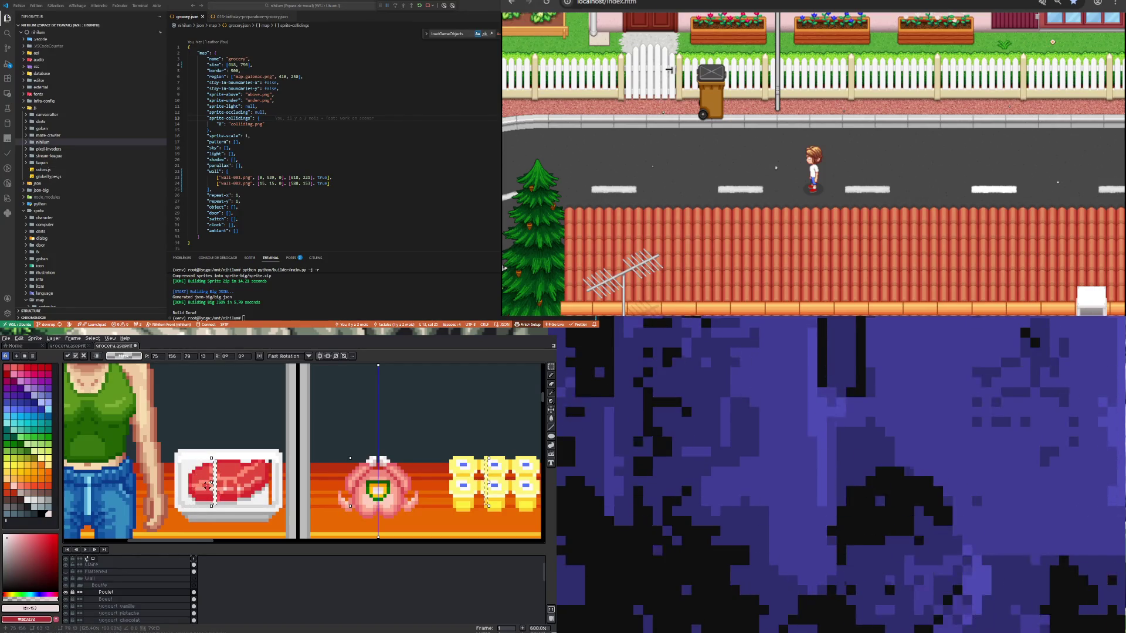
{"action": "key", "text": "Escape"}
{"action": "left_click", "coordinate": [66, 593]}
{"action": "left_click", "coordinate": [68, 595]}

**Work item**. Could you say how many lines in the listing contain the string "coordinate"? Only the number, please.

**The completed task**. 2